Changement de lieu de travail.
Est-il légalement possible pour un employeur d'imposer à un salarié un changement de lieu de travail, situé dans le même département et distant de seulement 35 kilomètres ?
CSE
Est-il légalement possible pour un employeur d'imposer à un salarié un changement de lieu de travail, situé dans le même département et distant de "seulement" 35 kilomètres ?
Pour rappel, la mention du lieu de travail dans le contrat de travail a une valeur essentiellement informative, à moins qu'une clause explicite et précise ne stipule que le salarié est exclusivement affecté à cet endroit (Cass. soc., 26 sept. 2006, no 04-46.734 ; Cass. soc., 26 oct. 2011, no 09-71.322). En principe, cela n'entrave pas la possibilité pour l'employeur de proposer une mutation au salarié dans le même secteur géographique, ce qui devient alors une obligation pour le salarié, normalement non susceptible de refus. Cependant, si la mutation concerne un secteur géographique distinct, l'accord préalable du salarié est requis. La notion de secteur géographique n'étant pas définie légalement, il revient aux juges de décider si la mutation s'inscrit, ou non, dans le même secteur géographique. Pour évaluer si les secteurs géographiques sont identiques ou non, les juges prennent en considération :
La distance entre le nouvel emplacement et l'affectation précédente,
L'appartenance (ou non) des deux lieux de travail au même bassin d'emploi,
Les moyens de transport desservant les lieux et la durée supplémentaire de trajet que représente pour le salarié le fait de se rendre sur son futur lieu d'affectation.

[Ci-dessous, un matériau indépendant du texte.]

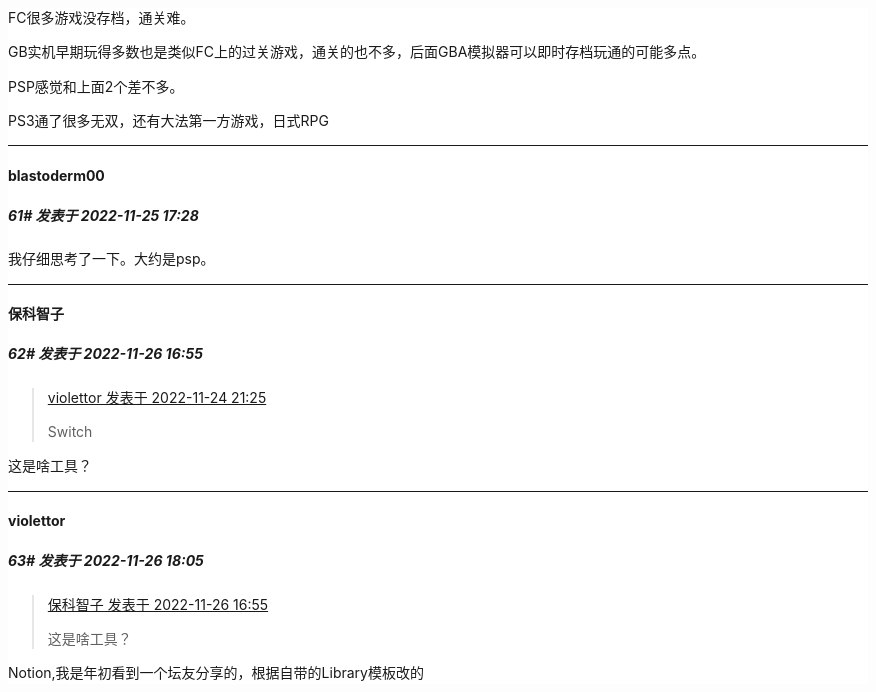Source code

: FC很多游戏没存档，通关难。

GB实机早期玩得多数也是类似FC上的过关游戏，通关的也不多，后面GBA模拟器可以即时存档玩通的可能多点。

PSP感觉和上面2个差不多。

PS3通了很多无双，还有大法第一方游戏，日式RPG



*****

####  blastoderm00  
##### 61#       发表于 2022-11-25 17:28

我仔细思考了一下。大约是psp。



*****

####  保科智子  
##### 62#       发表于 2022-11-26 16:55

<blockquote><a href="httphttps://bbs.saraba1st.com/2b/forum.php?mod=redirect&amp;goto=findpost&amp;pid=58596631&amp;ptid=2106697" target="_blank">violettor 发表于 2022-11-24 21:25</a>

Switch</blockquote>
这是啥工具？



*****

####  violettor  
##### 63#       发表于 2022-11-26 18:05

<blockquote><a href="httphttps://bbs.saraba1st.com/2b/forum.php?mod=redirect&amp;goto=findpost&amp;pid=58626733&amp;ptid=2106697" target="_blank">保科智子 发表于 2022-11-26 16:55</a>

这是啥工具？</blockquote>
Notion,我是年初看到一个坛友分享的，根据自带的Library模板改的


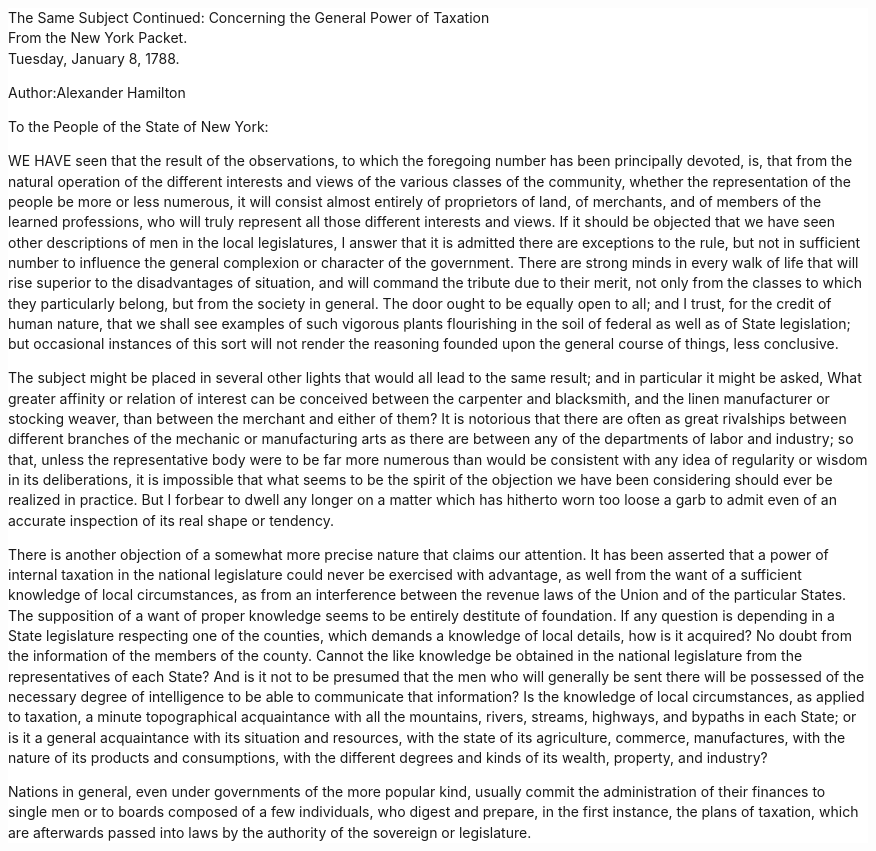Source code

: The Same Subject Continued: Concerning the General Power of Taxation  
From the New York Packet.  
Tuesday, January 8, 1788.

Author:Alexander Hamilton

To the People of the State of New York:

WE HAVE seen that the result of the observations, to which the foregoing number has been principally devoted, is, that from the natural operation of the different interests and views of the various classes of the community, whether the representation of the people be more or less numerous, it will consist almost entirely of proprietors of land, of merchants, and of members of the learned professions, who will truly represent all those different interests and views. If it should be objected that we have seen other descriptions of men in the local legislatures, I answer that it is admitted there are exceptions to the rule, but not in sufficient number to influence the general complexion or character of the government. There are strong minds in every walk of life that will rise superior to the disadvantages of situation, and will command the tribute due to their merit, not only from the classes to which they particularly belong, but from the society in general. The door ought to be equally open to all; and I trust, for the credit of human nature, that we shall see examples of such vigorous plants flourishing in the soil of federal as well as of State legislation; but occasional instances of this sort will not render the reasoning founded upon the general course of things, less conclusive.

The subject might be placed in several other lights that would all lead to the same result; and in particular it might be asked, What greater affinity or relation of interest can be conceived between the carpenter and blacksmith, and the linen manufacturer or stocking weaver, than between the merchant and either of them? It is notorious that there are often as great rivalships between different branches of the mechanic or manufacturing arts as there are between any of the departments of labor and industry; so that, unless the representative body were to be far more numerous than would be consistent with any idea of regularity or wisdom in its deliberations, it is impossible that what seems to be the spirit of the objection we have been considering should ever be realized in practice. But I forbear to dwell any longer on a matter which has hitherto worn too loose a garb to admit even of an accurate inspection of its real shape or tendency.

There is another objection of a somewhat more precise nature that claims our attention. It has been asserted that a power of internal taxation in the national legislature could never be exercised with advantage, as well from the want of a sufficient knowledge of local circumstances, as from an interference between the revenue laws of the Union and of the particular States. The supposition of a want of proper knowledge seems to be entirely destitute of foundation. If any question is depending in a State legislature respecting one of the counties, which demands a knowledge of local details, how is it acquired? No doubt from the information of the members of the county. Cannot the like knowledge be obtained in the national legislature from the representatives of each State? And is it not to be presumed that the men who will generally be sent there will be possessed of the necessary degree of intelligence to be able to communicate that information? Is the knowledge of local circumstances, as applied to taxation, a minute topographical acquaintance with all the mountains, rivers, streams, highways, and bypaths in each State; or is it a general acquaintance with its situation and resources, with the state of its agriculture, commerce, manufactures, with the nature of its products and consumptions, with the different degrees and kinds of its wealth, property, and industry?

Nations in general, even under governments of the more popular kind, usually commit the administration of their finances to single men or to boards composed of a few individuals, who digest and prepare, in the first instance, the plans of taxation, which are afterwards passed into laws by the authority of the sovereign or legislature.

Cette évaluation se fait au cas par cas, comme l'a souligné un arrêt du 24 janvier 2024 (Cass. Soc. 24.01.2024, N° 22-19.752). Dans cette affaire, une salariée avait été licenciée pour faute grave suite à son refus d'intégrer son nouveau lieu de travail. Contestant cette décision, la salariée avait porté l'affaire devant la juridiction prud'homale. La cour d'appel avait accédé à ses demandes, qualifiant la rupture du contrat de travail comme une rupture abusive. Selon les juges, le lieu de travail auquel la salariée était affectée se trouvait dans un secteur géographique différent de son lieu précédent, puisque :
Les deux communes étaient éloignées de 35 kilomètres et situées dans des bassins d'emploi distincts,
Le covoiturage était difficile en raison des horaires de travail,
L'employeur n'avait pas fourni de preuve démontrant l'accessibilité des transports en commun aux horaires de travail de la salariée,
L'utilisation du véhicule personnel entraînait, en raison des horaires et de la distance, des contraintes supplémentaires en termes de fatigue et de frais financiers.
La Cour de cassation a validé ce raisonnement, confirmant que la salariée avait le droit de refuser l'intégration dans ce nouveau lieu de travail situé à 35 km du précédent, difficilement accessible.
"En l’état de ses constatations relatives à la distance séparant les deux sites et aux moyens de transport les desservant, la cour d’appel, qui a fait ressortir qu’ils ne faisaient pas partie du même secteur géographique, en a exactement déduit, abstraction faite des motifs surabondants critiqués par les deux premières branches du moyen, que l’employeur avait commis une faute contractuelle en imposant un nouveau lieu d’affectation à la salariée et ne pouvait lui reprocher son refus d’intégrer le site sur lequel il avait décidé de l’affecter."
En conséquence, la Cour a conclu que l'employeur avait commis une faute contractuelle en imposant un nouveau lieu d'affectation à la salariée, justifiant ainsi son refus d'intégrer le nouveau site et invalidant le licenciement pour faute grave. L'employeur a été condamné à verser des dommages-intérêts à la salariée.